Noche no solamente cronológica, sino noche en el alma del traidor, de aquél que no fue capaz de dejarse amar por el Maestro, de quien no supo comprender que el Reino no era -ni es- de este mundo, sino de los cielos nuevos y la tierra nueva que luego contará Juan en el Apocalipsis. Era de noche, porque en el corazón de Judas no había esperanza. Ninguna. No digo que estuviese vacío, sino que, entre todo lo que le daba vueltas y le martirizaba, no había luz, ni siquiera una chispa que le hiciera poder pensar en que la Verdad iba por otro sitio. ¿Y, qué es la verdad?, le preguntará después Pilato a Jesús, en ese diálogo de sordos que entabla con él, intentando nadar y guardar la ropa al mismo tiempo.

....

## Objetivo del ejercicio
Transcribe del texto sobre la noche de Judas el pasaje que va desde "Noche no solamente" hasta "al mismo tiempo.", ambos incluidos.

## Fragmentos de filas
....

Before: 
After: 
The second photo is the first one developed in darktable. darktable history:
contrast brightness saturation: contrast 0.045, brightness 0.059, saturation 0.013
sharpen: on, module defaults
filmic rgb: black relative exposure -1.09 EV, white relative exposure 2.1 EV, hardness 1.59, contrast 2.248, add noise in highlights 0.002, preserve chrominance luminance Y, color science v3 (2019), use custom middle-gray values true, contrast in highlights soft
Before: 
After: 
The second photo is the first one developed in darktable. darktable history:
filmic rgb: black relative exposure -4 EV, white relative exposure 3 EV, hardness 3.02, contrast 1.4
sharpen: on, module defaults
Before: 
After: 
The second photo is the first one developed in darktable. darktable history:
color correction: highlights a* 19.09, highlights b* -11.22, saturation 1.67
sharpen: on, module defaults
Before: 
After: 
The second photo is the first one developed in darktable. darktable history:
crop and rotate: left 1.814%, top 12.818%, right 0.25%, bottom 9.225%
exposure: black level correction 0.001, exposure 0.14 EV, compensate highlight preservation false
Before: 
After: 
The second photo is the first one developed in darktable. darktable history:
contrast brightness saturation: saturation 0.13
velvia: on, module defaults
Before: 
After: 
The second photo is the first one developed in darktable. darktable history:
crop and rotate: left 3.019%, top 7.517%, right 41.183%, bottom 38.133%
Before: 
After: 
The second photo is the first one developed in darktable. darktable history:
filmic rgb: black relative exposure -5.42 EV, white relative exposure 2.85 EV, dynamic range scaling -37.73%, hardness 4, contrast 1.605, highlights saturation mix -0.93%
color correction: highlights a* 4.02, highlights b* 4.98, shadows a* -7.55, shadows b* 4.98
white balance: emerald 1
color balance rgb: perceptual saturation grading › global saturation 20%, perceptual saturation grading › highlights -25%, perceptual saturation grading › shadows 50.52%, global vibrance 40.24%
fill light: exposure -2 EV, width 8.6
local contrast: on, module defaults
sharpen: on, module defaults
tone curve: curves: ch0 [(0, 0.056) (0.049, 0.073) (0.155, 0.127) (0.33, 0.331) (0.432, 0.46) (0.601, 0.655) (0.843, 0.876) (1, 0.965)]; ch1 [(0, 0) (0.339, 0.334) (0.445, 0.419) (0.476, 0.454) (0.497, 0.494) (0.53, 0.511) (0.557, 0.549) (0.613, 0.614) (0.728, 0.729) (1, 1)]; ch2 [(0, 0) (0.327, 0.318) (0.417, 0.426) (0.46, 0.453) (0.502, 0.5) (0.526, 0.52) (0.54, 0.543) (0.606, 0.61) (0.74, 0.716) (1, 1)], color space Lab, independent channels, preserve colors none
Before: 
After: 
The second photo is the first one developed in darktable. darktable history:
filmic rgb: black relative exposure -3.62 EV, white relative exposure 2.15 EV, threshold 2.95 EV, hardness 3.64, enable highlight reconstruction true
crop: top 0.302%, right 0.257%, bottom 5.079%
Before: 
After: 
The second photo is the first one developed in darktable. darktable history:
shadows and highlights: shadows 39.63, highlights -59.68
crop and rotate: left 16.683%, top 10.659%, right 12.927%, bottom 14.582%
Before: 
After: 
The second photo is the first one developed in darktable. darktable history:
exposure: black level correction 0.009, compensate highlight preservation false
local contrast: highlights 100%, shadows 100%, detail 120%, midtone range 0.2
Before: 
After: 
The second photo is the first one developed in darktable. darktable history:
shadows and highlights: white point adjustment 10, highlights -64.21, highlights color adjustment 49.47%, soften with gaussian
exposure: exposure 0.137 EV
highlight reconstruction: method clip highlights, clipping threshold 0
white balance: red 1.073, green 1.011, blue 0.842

....

## Resultado
Noche no solamente cronológica, sino noche en el alma del traidor, de aquél que no fue capaz de dejarse amar por el Maestro, de quien no supo comprender que el Reino no era -ni es- de este mundo, sino de los cielos nuevos y la tierra nueva que luego contará Juan en el Apocalipsis. Era de noche, porque en el corazón de Judas no había esperanza. Ninguna. No digo que estuviese vacío, sino que, entre todo lo que le daba vueltas y le martirizaba, no había luz, ni siquiera una chispa que le hiciera poder pensar en que la Verdad iba por otro sitio. ¿Y, qué es la verdad?, le preguntará después Pilato a Jesús, en ese diálogo de sordos que entabla con él, intentando nadar y guardar la ropa al mismo tiempo.